In the wake of the Daniel Pelka tragedy Coventry Council has announced that it is to appoint a retired high court judge to advise it on child protection. http://www.bbc.co.uk/news/uk-england-coventry-warwickshire-24487953
I do not know the judge in question, but clearly what went wrong in Daniel’s case was not of a legal nature. It was much more about how to spot children who are in difficulty as a result of abuse and neglect at the earliest possible opportunity. That seems to me to imply that the kind of help most required is either of a technical working-with-and-listening-to-children type or of a more general organisational safety type.
So I am not sure how the judge is going to help.
It is also reported that Coventry councillors have decided to ask a House of Commons select committee to look at safeguarding children issues. I don’t think that that is the right approach. It is not so long since the Education Select Committee looked at child protection and seemed to wander all over the place, including a lengthy un-productive discussion about the definition of neglect. http://chrismillsblog.blogspot.co.uk/2012/01/definition-of-neglect.html
I don’t think that child protection will ever improve if it is left to councillors and judges and MPs to come up with ‘bright ideas’ about how to reform systems.

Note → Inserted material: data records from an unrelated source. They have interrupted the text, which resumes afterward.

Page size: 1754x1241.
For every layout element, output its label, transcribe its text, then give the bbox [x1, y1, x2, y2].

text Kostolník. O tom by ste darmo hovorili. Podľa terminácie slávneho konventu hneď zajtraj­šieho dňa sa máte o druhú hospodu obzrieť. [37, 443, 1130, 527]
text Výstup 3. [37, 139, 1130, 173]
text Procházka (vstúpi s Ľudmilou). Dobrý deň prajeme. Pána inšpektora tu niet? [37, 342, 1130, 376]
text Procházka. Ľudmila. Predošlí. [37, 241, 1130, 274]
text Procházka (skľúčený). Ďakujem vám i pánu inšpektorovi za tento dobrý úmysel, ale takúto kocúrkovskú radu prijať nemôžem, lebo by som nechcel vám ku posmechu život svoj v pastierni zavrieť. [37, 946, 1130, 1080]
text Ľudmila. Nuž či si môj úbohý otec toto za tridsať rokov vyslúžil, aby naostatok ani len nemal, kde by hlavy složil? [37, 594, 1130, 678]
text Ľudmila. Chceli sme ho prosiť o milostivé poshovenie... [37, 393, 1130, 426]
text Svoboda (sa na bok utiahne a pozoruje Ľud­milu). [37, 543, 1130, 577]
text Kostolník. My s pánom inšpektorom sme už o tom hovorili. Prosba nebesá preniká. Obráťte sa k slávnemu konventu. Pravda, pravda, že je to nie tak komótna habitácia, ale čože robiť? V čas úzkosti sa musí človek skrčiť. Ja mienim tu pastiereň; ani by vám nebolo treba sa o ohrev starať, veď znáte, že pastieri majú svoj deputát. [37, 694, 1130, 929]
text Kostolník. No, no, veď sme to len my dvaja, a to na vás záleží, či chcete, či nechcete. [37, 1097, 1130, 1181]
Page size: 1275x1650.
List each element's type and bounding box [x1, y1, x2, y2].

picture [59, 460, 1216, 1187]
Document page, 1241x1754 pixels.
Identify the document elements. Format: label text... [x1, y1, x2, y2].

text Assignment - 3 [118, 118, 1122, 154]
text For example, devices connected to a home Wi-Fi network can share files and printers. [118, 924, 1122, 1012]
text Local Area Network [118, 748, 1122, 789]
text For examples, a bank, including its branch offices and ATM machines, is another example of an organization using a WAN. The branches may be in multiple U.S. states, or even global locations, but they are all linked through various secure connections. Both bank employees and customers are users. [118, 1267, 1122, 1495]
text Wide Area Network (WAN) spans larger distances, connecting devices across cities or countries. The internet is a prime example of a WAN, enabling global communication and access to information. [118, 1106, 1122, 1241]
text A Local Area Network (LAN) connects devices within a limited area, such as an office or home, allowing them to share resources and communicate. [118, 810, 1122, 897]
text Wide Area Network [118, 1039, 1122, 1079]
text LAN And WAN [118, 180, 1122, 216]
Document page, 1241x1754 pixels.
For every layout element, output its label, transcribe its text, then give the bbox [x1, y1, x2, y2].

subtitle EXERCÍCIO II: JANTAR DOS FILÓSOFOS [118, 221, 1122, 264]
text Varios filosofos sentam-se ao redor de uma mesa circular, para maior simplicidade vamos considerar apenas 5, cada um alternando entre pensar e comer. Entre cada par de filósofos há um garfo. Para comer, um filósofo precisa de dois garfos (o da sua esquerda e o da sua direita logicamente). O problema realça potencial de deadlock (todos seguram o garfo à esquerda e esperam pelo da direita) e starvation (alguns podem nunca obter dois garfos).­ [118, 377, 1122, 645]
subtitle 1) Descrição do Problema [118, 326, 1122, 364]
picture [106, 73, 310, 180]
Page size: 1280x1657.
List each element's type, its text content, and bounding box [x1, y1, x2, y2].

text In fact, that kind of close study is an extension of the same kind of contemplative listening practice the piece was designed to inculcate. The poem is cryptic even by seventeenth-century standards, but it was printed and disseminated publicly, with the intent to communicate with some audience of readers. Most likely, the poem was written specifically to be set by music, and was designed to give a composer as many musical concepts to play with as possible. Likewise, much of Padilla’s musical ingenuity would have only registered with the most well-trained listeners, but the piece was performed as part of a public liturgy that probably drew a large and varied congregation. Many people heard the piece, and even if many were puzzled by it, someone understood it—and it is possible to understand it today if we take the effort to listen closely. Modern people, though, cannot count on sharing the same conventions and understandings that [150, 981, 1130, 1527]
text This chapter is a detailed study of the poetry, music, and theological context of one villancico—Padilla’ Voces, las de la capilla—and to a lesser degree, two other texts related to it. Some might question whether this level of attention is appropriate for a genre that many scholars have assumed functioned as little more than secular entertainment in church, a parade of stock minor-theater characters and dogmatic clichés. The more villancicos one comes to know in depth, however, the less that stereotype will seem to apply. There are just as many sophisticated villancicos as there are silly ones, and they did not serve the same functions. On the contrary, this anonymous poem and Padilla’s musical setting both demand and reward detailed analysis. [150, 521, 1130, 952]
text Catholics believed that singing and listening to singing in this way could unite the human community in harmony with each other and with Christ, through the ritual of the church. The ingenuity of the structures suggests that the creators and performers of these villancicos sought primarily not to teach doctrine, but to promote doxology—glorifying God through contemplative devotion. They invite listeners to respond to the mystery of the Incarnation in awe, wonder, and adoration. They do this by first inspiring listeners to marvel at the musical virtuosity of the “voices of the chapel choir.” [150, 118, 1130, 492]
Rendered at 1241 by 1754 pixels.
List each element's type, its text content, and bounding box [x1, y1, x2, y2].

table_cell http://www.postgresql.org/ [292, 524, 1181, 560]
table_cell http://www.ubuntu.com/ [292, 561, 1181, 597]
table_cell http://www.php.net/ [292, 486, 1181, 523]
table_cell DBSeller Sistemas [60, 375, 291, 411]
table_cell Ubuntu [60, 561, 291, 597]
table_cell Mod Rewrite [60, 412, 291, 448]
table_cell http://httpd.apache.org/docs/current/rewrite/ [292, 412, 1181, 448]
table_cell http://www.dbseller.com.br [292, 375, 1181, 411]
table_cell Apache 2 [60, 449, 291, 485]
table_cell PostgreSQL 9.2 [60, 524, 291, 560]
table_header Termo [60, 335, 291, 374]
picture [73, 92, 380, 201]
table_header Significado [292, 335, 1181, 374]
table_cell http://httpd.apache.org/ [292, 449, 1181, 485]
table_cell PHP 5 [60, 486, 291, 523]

Responsibility for improvement has to be located at the ‘coalface’ with those who do the work and who understand how business and professional processes operate. Such people also need to understand how active errors occur during the course of practice and how latent conditions contribute to failures in systems. So there is scope for input from people who understand organisational safety in other industries to become involved.
We need to create the conditions for improvement, not create the opportunity for yet another poorly focused public debate. The role of Government, both central and local, is not to get involved in the detail of service provision. It is to set the broad objectives, to resource services adequately and to hold those delivering services to account – not for being right all the time, but for ensuring continuous improvement in quality and safety.